- TEXT UNDER STUDY
══════════════════════════════

Global Leadership alumnus is helping those most vulnerable in rural Nigeria

Ishaku Haruna graduated from the Global Leadership Program at the top of his class, with two master’s degrees and recognition as International Student of the Year. Photos by Adam Glanzman/Northeastern University

When Ishaku Lemu Haruna left Nigeria for Australia in 2013—as part of Northeastern’s Global Leadership Program—his wife, Washina, was eight months pregnant with their first child and Haruna had never before traveled outside of Africa.

Haruna knew the two-year dual master’s degree program would challenge him academically, socially, and emotionally—moving to a different continent to pursue dual Master of Science degrees in biotechnology and leadership will do that. Also weighing in the back of his mind was his own family history, which those close to him feared would set an ominous precedent.

Through stories from his mother and others, Haruna learned that his father had been away, studying and teaching in a different part of Africa, when Ishaku himself was born. Tragically, his father died in an accident on his way back to see Ishaku, and the two never met.

══════════════════════════════

- DATA SUPPLIED
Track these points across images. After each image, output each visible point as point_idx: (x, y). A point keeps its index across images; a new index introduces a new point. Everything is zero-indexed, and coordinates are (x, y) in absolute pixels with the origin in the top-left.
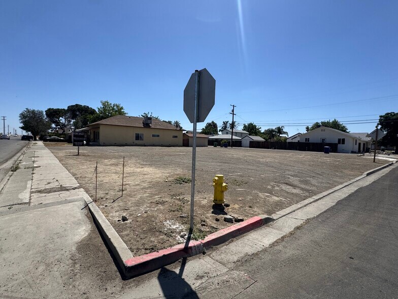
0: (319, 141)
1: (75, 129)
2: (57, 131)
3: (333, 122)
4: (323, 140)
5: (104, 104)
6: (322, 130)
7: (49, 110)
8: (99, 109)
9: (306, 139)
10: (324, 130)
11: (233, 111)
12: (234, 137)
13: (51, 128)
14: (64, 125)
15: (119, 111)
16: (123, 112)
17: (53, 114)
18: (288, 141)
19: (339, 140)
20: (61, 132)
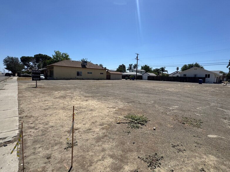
0: (193, 76)
1: (38, 69)
2: (28, 70)
3: (195, 64)
4: (195, 75)
5: (56, 53)
6: (195, 69)
7: (23, 57)
8: (53, 56)
9: (184, 75)
10: (196, 69)
11: (137, 57)
12: (138, 74)
13: (24, 68)
14: (32, 67)
15: (66, 58)
16: (69, 58)
17: (25, 60)
18: (170, 76)
19: (206, 75)
20: (30, 71)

══════════════════════════════

- PROBLEMS TO WORK ON
**1.** In the article, in what year did Haruna leave Nigeria for Australia?
**2.** Rewrite the records from their first line through the line containing "0: (319, 141)", swapping "Track" for "Follow" and changing nothing else. Leave the pictures out.
The article and the records are unrelated to each other.

- ANSWERS FOR THE EXERCISE
**1.** 2013

**2.**
Follow these points across images. After each image, output each visible point as point_idx: (x, y). A point keeps its index across images; a new index introduces a new point. Everything is zero-indexed, and coordinates are (x, y) in absolute pixels with the origin in the top-left.
0: (319, 141)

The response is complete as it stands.